How does a particle accelerator work? The most direct and intuitive answer focuses on the dynamics of single particles as they travel through an accelerator. Particle accelerators are becoming ever more sophisticated and diverse, from the Large Hadron Collider (LHC) at CERN to multi-MW linear accelerators and small medical synchrotrons. This self-contained book presents a pedagogical account of the important field of accelerator physics, which has grown rapidly since its inception in the latter half of the last century. Key topics covered include the physics of particle acceleration, collision and beam dynamics, and the engineering considerations intrinsic to the effective construction and operation of particle accelerators. By drawing direct connections between accelerator technology and the parallel development of computational capability, this book offers an accessible introduction to this exciting field at a level appropriate for advanced undergraduate and graduate students, accelerator scientists, and engineers.
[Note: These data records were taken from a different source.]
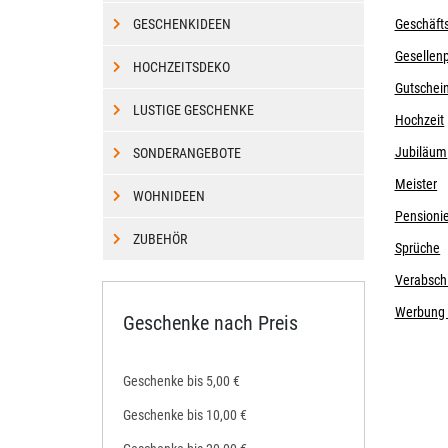
GESCHENKIDEEN
Geschäft
Gesellen
HOCHZEITSDEKO
Gutschei
LUSTIGE GESCHENKE
Hochzeit
Jubiläum
SONDERANGEBOTE
Meister
WOHNIDEEN
Pensioni
ZUBEHÖR
Sprüche
Verabsch
Werbun
Geschenke nach Preis
Geschenke bis 5,00 €
Geschenke bis 10,00 €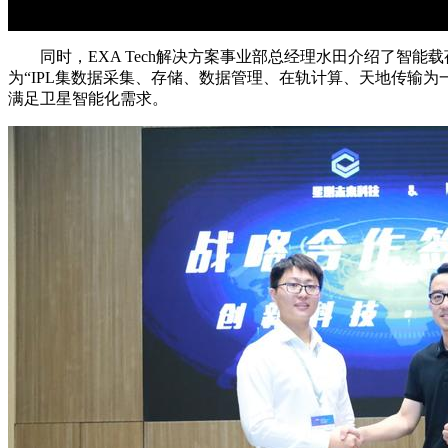
同时，EXA Tech解决方案事业部总经理水田介绍了智能载荷（In
为“IPL集数据采集、存储、数据管理、在轨计算、天地传输
满足卫星智能化需求。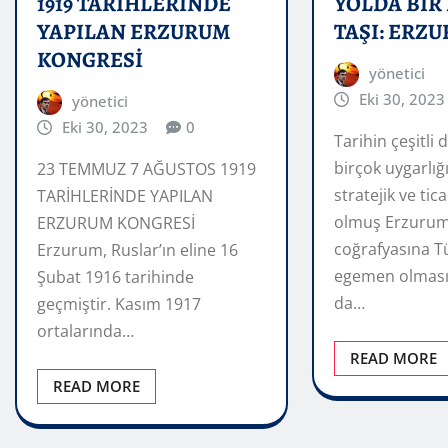
1919 TARİHLERİNDE
YOLDA BİR
YAPILAN ERZURUM
TAŞI: ERZ
KONGRESİ
yönetici
Eki 30, 2023
yönetici
Eki 30, 2023
0
Tarihin çeşitli
birçok uygarlığ
23 TEMMUZ 7 AĞUSTOS 1919
stratejik ve ti
TARİHLERİNDE YAPILAN
olmuş Erzurum
ERZURUM KONGRESİ
coğrafyasına T
Erzurum, Ruslar’ın eline 16
egemen olmas
Şubat 1916 tarihinde
da…
geçmiştir. Kasım 1917
ortalarında…
READ MORE
READ MORE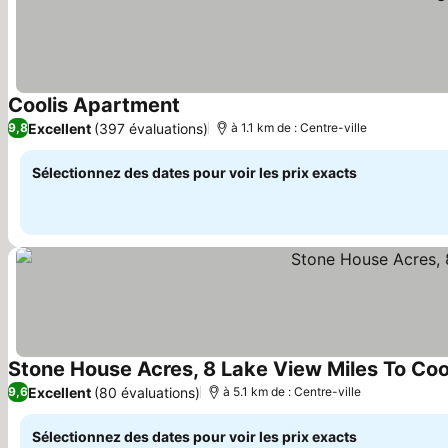
Coolis Apartment
Consulter les prix
Excellent
(397 évaluations)
9,8
à 1.1 km de : Centre-ville
Sélectionnez des dates pour voir les prix exacts
Stone House Acres, 8 Lake View Miles To C
Excellent
(80 évaluations)
9,6
à 5.1 km de : Centre-ville
Sélectionnez des dates pour voir les prix exacts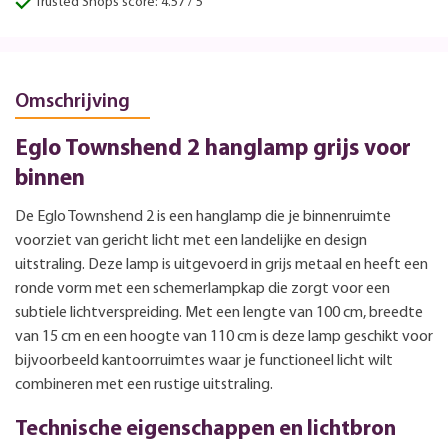
Trusted Shops score: 4.57 / 5
Omschrijving
Eglo Townshend 2 hanglamp grijs voor
binnen
De Eglo Townshend 2 is een hanglamp die je binnenruimte
voorziet van gericht licht met een landelijke en design
uitstraling. Deze lamp is uitgevoerd in grijs metaal en heeft een
ronde vorm met een schemerlampkap die zorgt voor een
subtiele lichtverspreiding. Met een lengte van 100 cm, breedte
van 15 cm en een hoogte van 110 cm is deze lamp geschikt voor
bijvoorbeeld kantoorruimtes waar je functioneel licht wilt
combineren met een rustige uitstraling.
Technische eigenschappen en lichtbron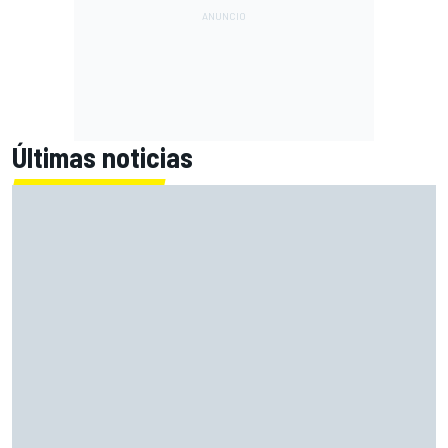
Últimas noticias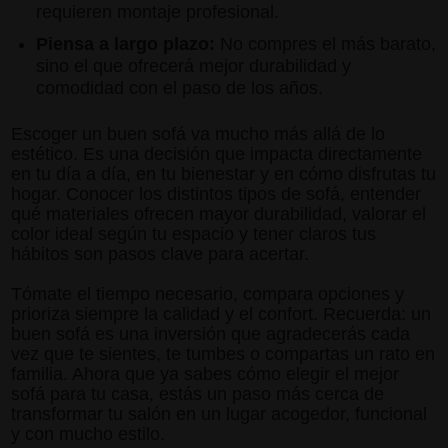
requieren montaje profesional.
Piensa a largo plazo:
No compres el más barato,
sino el que ofrecerá mejor durabilidad y
comodidad con el paso de los años.
Escoger un buen sofá va mucho más allá de lo
estético. Es una decisión que impacta directamente
en tu día a día, en tu bienestar y en cómo disfrutas tu
hogar. Conocer los distintos tipos de sofá, entender
qué materiales ofrecen mayor durabilidad, valorar el
color ideal según tu espacio y tener claros tus
hábitos son pasos clave para acertar.
Tómate el tiempo necesario, compara opciones y
prioriza siempre la calidad y el confort. Recuerda: un
buen sofá es una inversión que agradecerás cada
vez que te sientes, te tumbes o compartas un rato en
familia. Ahora que ya sabes cómo elegir el mejor
sofá para tu casa, estás un paso más cerca de
transformar tu salón en un lugar acogedor, funcional
y con mucho estilo.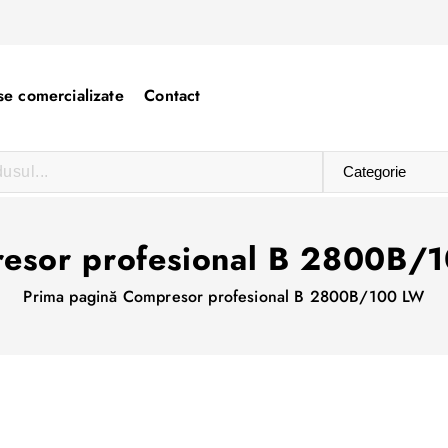
e comercializate
Contact
esor profesional B 2800B/
Prima pagină
Compresor profesional B 2800B/100 LW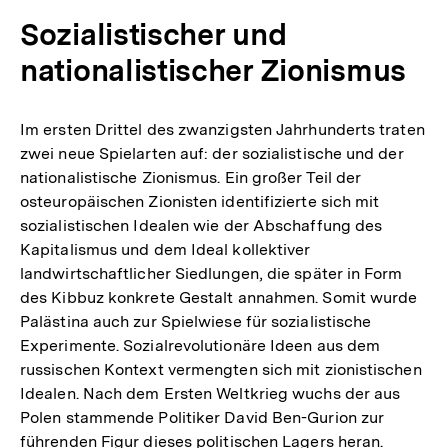
Sozialistischer und
nationalistischer Zionismus
Im ersten Drittel des zwanzigsten Jahrhunderts traten
zwei neue Spielarten auf: der sozialistische und der
nationalistische Zionismus. Ein großer Teil der
osteuropäischen Zionisten identifizierte sich mit
sozialistischen Idealen wie der Abschaffung des
Kapitalismus und dem Ideal kollektiver
landwirtschaftlicher Siedlungen, die später in Form
des Kibbuz konkrete Gestalt annahmen. Somit wurde
Palästina auch zur Spielwiese für sozialistische
Experimente. Sozialrevolutionäre Ideen aus dem
russischen Kontext vermengten sich mit zionistischen
Idealen. Nach dem Ersten Weltkrieg wuchs der aus
Polen stammende Politiker David Ben-Gurion zur
führenden Figur dieses politischen Lagers heran.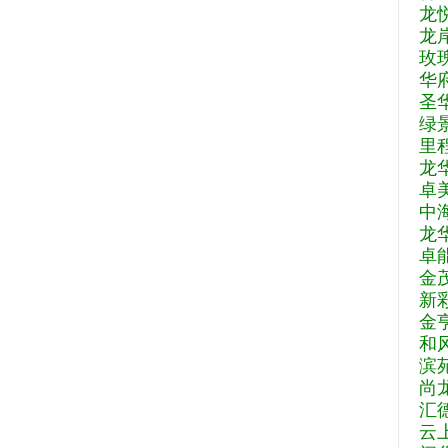
龙
龙
玫
华
圣
绿
里
龙
卓
中
龙
卓
金
新
金
和
滨
尚
汇
云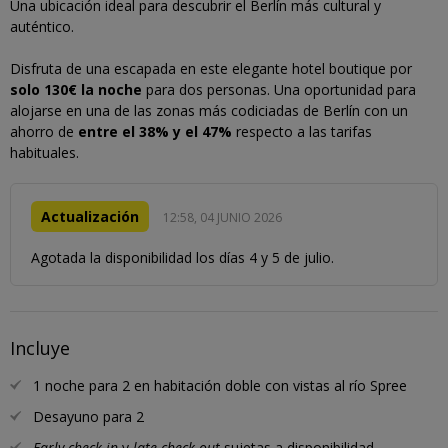
Una ubicación ideal para descubrir el Berlín más cultural y
auténtico.
Disfruta de una escapada en este elegante hotel boutique por
solo 130€ la noche
para dos personas. Una oportunidad para
alojarse en una de las zonas más codiciadas de Berlín con un
ahorro de
entre el 38% y el 47%
respecto a las tarifas
habituales.
Actualización
12:58, 04 JUNIO 2026
Agotada la disponibilidad los días 4 y 5 de julio.
Incluye
1 noche para 2 en habitación doble con vistas al río Spree
Desayuno para 2
Early check in
y
late check out
sujetas a disponibilidad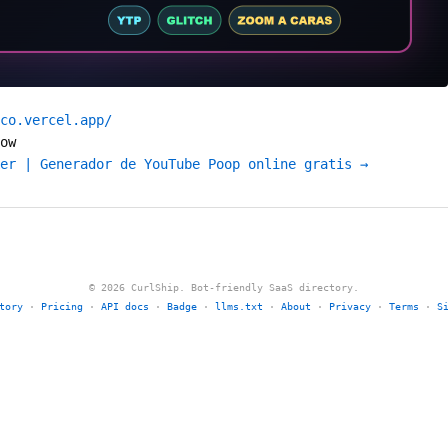
co.vercel.app/
ow
er | Generador de YouTube Poop online gratis →
© 2026 CurlShip. Bot-friendly SaaS directory.
tory
·
Pricing
·
API docs
·
Badge
·
llms.txt
·
About
·
Privacy
·
Terms
·
S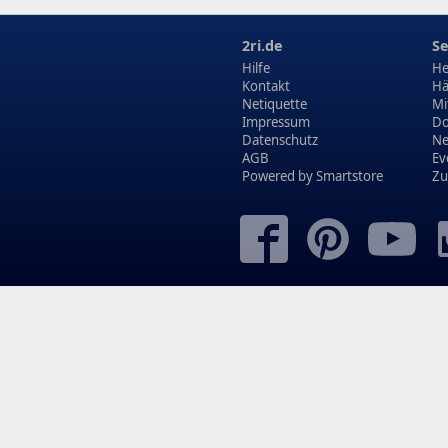
2ri.de
Se
Hilfe
He
Kontakt
Hä
Netiquette
Mi
Impressum
Do
Datenschutz
N
AGB
Ev
Powered by
Smartstore
Zu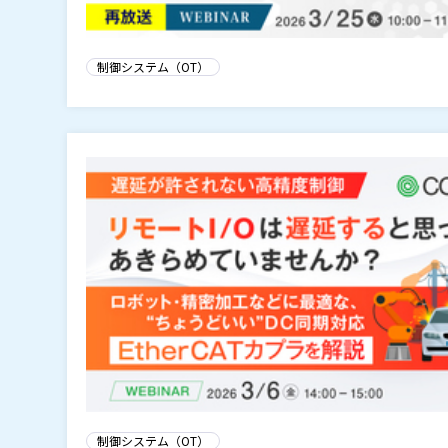
制御システム（OT）
制御システム（OT）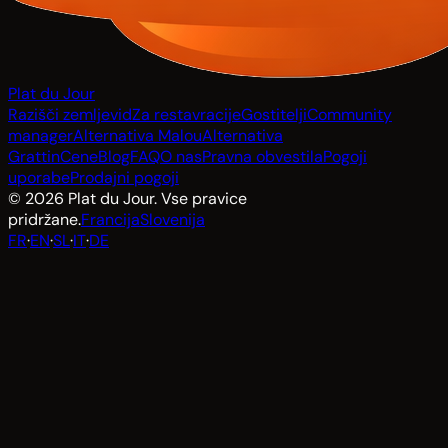
Plat du Jour
Razišči zemljevid
Za restavracije
Gostitelji
Community
manager
Alternativa Malou
Alternativa
Grattin
Cene
Blog
FAQ
O nas
Pravna obvestila
Pogoji
uporabe
Prodajni pogoji
© 2026 Plat du Jour. Vse pravice
pridržane.
Francija
Slovenija
FR
·
EN
·
SL
·
IT
·
DE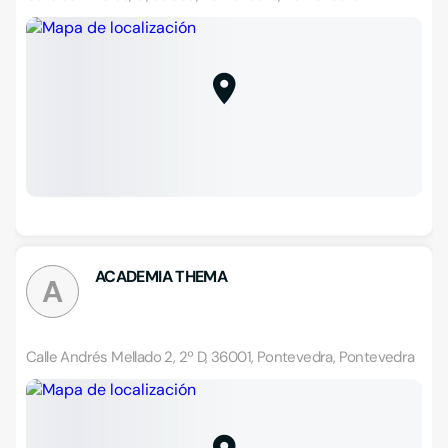
ACADEMIA THEMA
A
Calle Andrés Mellado 2, 2º D, 36001, Pontevedra, Pontevedra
This book addresses the single particle dynamics heart of the question; ‘How does an accelerator work?’, for readers who are accelerator users and operators, who are accelerator physicists or who are interested in real-world linear and nonlinear difference systems. The reader might be a synchrotron light source user, a collider experimentalist, a medical accelerator operator, an engineer in a beam instrumentation group or a controls professional in industry.
The level of the discussion is appropriate for graduate students, final-year undergraduates and practicing accelerator professionals. This is not an exhaustively complete reference handbook, at a high technical level. Rather, it is a pedagogical introduction to the subject, telling a self-contained and accurate story about a field of physics that was born and grew rapidly in the second half of the twentieth century, and which continues to mature by leaps and bounds in the twenty first. The treatment is rigorous enough to be accurate and useful, without letting unnecessary detail obscure the central theme. Deeper investigations of the ‘back-stories’ are left to other sources.
The central theme is that repetitive motion through an accelerator is a natural, convenient and well-motivated introduction to the generic linear and nonlinear behaviour of highly iterated difference systems. A circular accelerator – or even a linear accelerator – is one answer to another question: ‘How do difference systems manifest themselves in the real world?’